Images with localized body landmarks
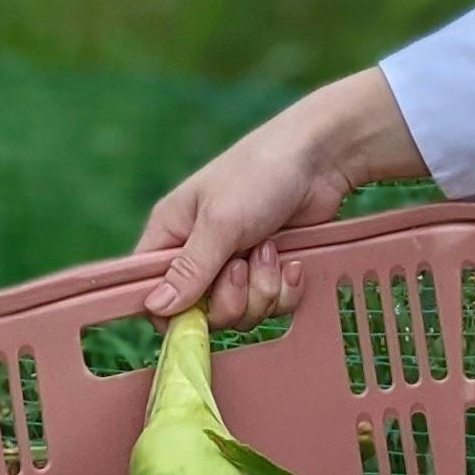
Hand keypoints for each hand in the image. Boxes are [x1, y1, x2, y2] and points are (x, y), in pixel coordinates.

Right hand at [135, 68, 430, 326]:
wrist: (321, 160)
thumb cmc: (259, 176)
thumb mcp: (220, 223)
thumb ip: (189, 270)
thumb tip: (153, 308)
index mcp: (172, 233)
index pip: (153, 292)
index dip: (172, 313)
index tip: (199, 314)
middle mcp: (200, 254)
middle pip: (202, 313)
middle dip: (231, 298)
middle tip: (244, 264)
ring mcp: (237, 264)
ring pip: (241, 313)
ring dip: (263, 288)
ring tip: (270, 248)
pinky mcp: (270, 272)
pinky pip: (272, 306)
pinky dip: (285, 288)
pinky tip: (292, 260)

■ **Work order**:
Search the records for the word "thumb" and return every line that holds it.

■ **Answer to the problem**:
thumb cmc: (259, 176)
thumb mcp: (220, 223)
thumb ip: (189, 270)
thumb tip: (153, 308)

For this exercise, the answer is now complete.